A positive score coming out of the survey is great, but if it is achieved dishonestly, then it won’t provide you with the knowledge you need to actually improve your company's employee experience. Nor will it help the success of your company.
Similarly to employee suggestion box programs, it is vital that something is actually done with the results you collect in order to improve employee engagement.
Sweeping problems underneath the rug is a slippery slope which can lead to bad outcomes in the long run.
3. Employee Net Promoter Score (NPS)
Net Promoter Scores were originally introduced to measure the levels of satisfaction and loyalty of customers.
They have since been adopted internally by progressive employers to ascertain the same information from their employees. This is done by asking the simple question, “How likely is it that you would recommend working at our company to a friend or colleague?”
Generally, the question is answered on a scale from 0 to 10, where anyone answering 0 to 6 considered a detractor, 7 and 8 considered passive, and 9 and 10 respondents are considered promoters.
To calculate your employee NPS, you simply subtract your detractors from your promoters (and ignore the passives) and divide by the total number of respondents:
Employee NPS = (promoters - detractors)/ total respondents
A negative score indicates that more employees said they would not recommend someone to work at your company, whereas a positive score indicates that more people would recommend your company as an employer of choice.

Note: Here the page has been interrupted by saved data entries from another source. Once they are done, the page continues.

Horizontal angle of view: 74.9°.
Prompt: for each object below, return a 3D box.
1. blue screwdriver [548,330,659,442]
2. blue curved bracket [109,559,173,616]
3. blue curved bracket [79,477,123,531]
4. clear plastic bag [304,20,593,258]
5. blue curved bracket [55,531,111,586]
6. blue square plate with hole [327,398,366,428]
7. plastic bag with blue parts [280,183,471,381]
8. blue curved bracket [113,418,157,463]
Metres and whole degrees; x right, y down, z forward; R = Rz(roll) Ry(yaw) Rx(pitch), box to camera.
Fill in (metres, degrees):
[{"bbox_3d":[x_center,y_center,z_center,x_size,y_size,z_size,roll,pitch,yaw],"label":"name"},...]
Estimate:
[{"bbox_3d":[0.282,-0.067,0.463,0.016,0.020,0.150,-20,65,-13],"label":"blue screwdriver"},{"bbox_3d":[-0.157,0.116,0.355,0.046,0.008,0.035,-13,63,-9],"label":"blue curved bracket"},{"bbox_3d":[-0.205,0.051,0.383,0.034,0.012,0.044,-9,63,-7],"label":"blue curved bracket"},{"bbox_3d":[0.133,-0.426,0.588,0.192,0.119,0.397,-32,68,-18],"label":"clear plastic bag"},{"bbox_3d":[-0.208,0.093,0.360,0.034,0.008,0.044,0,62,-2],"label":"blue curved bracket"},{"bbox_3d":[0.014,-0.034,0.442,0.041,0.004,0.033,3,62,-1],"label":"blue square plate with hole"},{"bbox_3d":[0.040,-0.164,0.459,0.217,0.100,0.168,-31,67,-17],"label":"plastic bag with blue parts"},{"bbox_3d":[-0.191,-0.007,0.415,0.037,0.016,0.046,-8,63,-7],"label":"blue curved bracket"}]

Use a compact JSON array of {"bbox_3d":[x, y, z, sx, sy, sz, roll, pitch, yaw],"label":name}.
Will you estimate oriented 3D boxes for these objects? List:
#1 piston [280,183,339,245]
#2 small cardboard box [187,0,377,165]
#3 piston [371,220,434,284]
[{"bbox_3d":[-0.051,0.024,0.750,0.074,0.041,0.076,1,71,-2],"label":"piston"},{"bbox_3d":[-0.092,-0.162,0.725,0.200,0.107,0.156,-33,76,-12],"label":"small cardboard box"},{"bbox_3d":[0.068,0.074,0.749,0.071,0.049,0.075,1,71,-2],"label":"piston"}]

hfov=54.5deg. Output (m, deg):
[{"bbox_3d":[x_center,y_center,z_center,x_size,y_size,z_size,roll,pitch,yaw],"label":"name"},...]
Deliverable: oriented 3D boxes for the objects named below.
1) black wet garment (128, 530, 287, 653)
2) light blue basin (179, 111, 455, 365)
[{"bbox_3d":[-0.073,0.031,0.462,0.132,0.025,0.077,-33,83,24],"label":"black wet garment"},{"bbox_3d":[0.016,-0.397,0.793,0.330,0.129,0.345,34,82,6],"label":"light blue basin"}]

Evidently, the more positive the score, the better. Employees that are engaged will be more likely to recommend a position to a friend or colleague.
If this is not the case, you need to determine how to improve your employee NPS, which starts with putting yourself in your employees’ shoes.

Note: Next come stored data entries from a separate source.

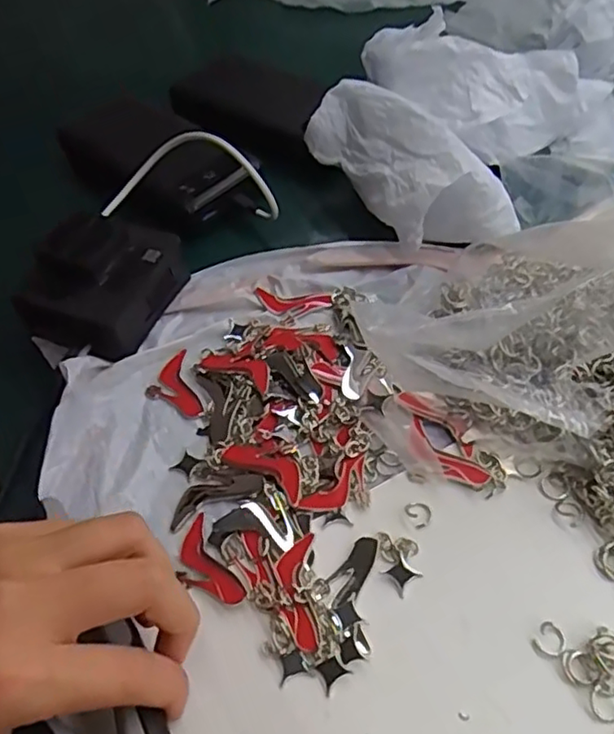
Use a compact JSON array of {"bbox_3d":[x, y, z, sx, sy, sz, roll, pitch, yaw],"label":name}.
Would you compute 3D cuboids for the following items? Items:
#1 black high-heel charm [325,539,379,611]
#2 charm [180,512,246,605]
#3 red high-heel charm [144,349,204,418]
[{"bbox_3d":[0.020,0.087,0.270,0.014,0.004,0.033,33,62,26],"label":"black high-heel charm"},{"bbox_3d":[-0.045,0.087,0.279,0.017,0.005,0.046,-29,56,-16],"label":"charm"},{"bbox_3d":[-0.073,0.012,0.342,0.026,0.004,0.046,-18,53,-8],"label":"red high-heel charm"}]

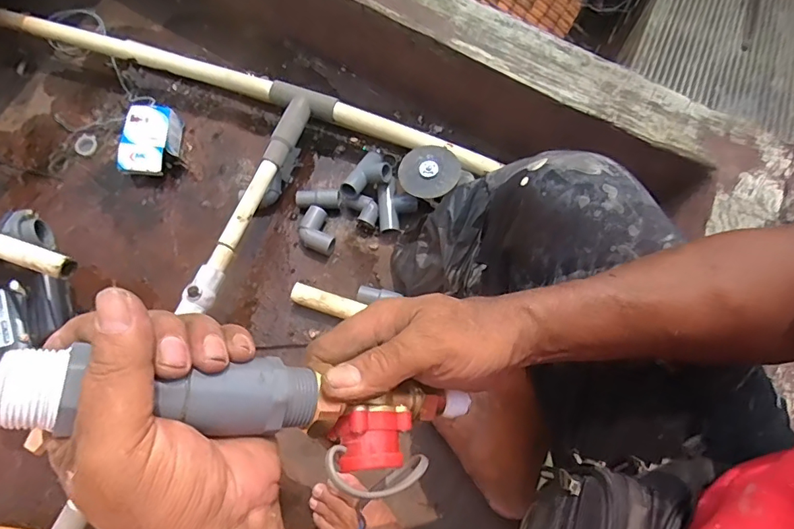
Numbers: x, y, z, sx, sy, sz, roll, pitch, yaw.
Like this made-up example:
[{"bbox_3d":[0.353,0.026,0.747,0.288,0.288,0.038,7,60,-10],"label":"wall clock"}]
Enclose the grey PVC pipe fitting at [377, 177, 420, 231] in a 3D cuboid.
[{"bbox_3d":[0.001,-0.100,0.831,0.066,0.032,0.088,-5,70,-4],"label":"grey PVC pipe fitting"}]

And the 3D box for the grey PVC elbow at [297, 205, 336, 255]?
[{"bbox_3d":[-0.136,-0.054,0.808,0.051,0.038,0.080,-16,71,-8],"label":"grey PVC elbow"}]

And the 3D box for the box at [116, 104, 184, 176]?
[{"bbox_3d":[-0.432,-0.217,0.847,0.084,0.058,0.130,3,70,-1],"label":"box"}]

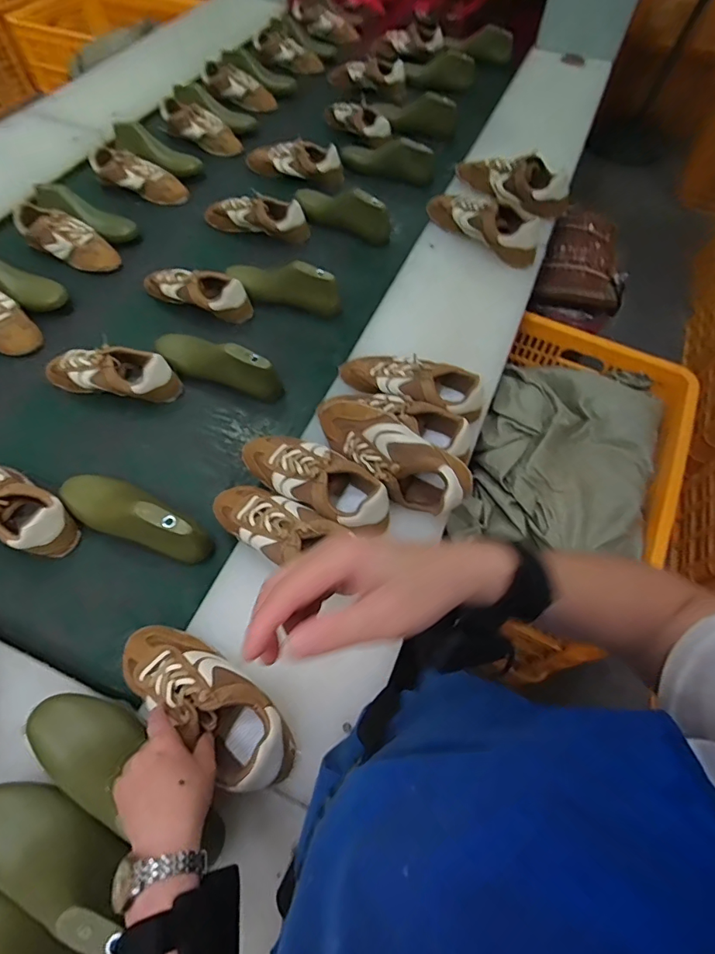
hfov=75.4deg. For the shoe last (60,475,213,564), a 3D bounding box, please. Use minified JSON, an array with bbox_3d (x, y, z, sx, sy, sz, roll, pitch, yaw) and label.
[{"bbox_3d":[-0.306,0.049,0.631,0.231,0.086,0.069,19,63,8],"label":"shoe last"}]

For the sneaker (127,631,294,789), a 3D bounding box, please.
[{"bbox_3d":[-0.163,0.233,0.486,0.221,0.068,0.084,30,64,21],"label":"sneaker"}]

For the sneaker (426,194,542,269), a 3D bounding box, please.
[{"bbox_3d":[0.242,-0.500,0.893,0.084,0.073,0.257,-41,71,-21],"label":"sneaker"}]

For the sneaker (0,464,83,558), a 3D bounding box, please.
[{"bbox_3d":[-0.491,0.033,0.642,0.220,0.060,0.084,30,65,13],"label":"sneaker"}]

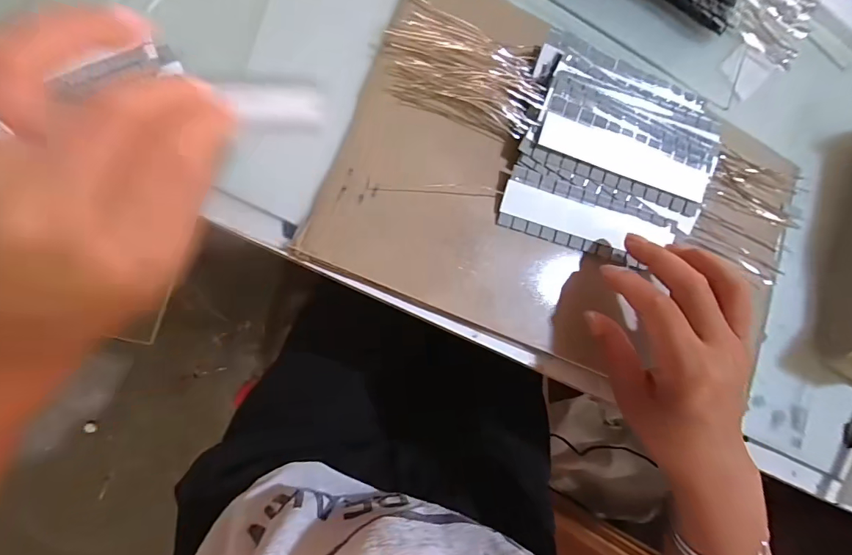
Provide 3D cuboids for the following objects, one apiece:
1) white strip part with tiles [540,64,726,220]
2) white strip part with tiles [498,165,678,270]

Having a clear understanding on what your employees are looking for from their role can go a long way in evaluating the reasons behind a low employee NPS.
Including an additional question (either optional or required) that asks employees how your company could increase this score should also give you some insights on how to improve employee engagement levels.

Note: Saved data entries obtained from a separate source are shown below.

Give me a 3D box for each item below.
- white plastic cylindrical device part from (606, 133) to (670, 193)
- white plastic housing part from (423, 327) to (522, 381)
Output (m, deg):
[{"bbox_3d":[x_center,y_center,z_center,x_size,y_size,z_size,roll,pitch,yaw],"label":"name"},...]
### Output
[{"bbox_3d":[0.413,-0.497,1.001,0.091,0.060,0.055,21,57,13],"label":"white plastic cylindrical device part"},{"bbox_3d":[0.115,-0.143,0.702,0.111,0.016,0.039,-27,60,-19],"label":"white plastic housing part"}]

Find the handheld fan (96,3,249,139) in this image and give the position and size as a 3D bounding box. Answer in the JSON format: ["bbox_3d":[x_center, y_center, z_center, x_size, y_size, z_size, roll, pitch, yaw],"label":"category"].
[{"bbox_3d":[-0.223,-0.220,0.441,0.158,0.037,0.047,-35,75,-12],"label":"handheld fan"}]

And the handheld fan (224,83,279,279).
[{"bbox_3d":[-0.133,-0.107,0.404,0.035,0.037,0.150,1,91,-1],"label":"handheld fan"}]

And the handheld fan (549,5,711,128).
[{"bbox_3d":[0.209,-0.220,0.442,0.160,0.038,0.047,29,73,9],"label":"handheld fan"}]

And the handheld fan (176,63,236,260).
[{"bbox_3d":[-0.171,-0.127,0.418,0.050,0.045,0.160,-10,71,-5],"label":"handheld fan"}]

4. Employee Absenteeism and Turnover Rate
It's no secret that engaged employees show up and put in the effort.
Examining trends in absence rates and turnover rates of your employees can be a good indication of employee engagement, but unfortunately it’s a lag indicator.
According to market research, you should aim for an annual employee turnover rate of 10% or less. Of course, a certain amount of employee turnover can be beneficial in terms of moving the company forward and sparking change, but unnaturally high employee turnover can be a massive ROI killer for your organization.
From a ground-up approach, absenteeism and turnover rates within teams will also show you whether there are certain managers or departments that need attention to improve employee experience. Also, if certain employees are often away without valid reasons, this can affect the rest of the team.
A proactive way of improving both employee absenteeism and turnover rates is by understanding what motivates your employees when they are hired, and ensuring that these motivations are continually met and exceeded during their tenure with the company.
Presenteeism can also be an issue. This is where employees arrive to work, but they aren’t actively engaged in the activities they are performing. They might be distracted, put less effort, or not be doing what they should be.
This can be a strong indicator of declining employee engagement, and if it’s a team-wide issue - it signals a need to realign your company's success with that of your employees.
Focus on the People
All companies should strive to strengthen and grow employee experience, so it is mission critical for companies to understand how engaged their employees are with quantitative and qualitative data points. Without objective measures and feedback , there is no way of knowing if your efforts are working.
Providing a great employee onboarding experience can go a long way towards improving employee engagement.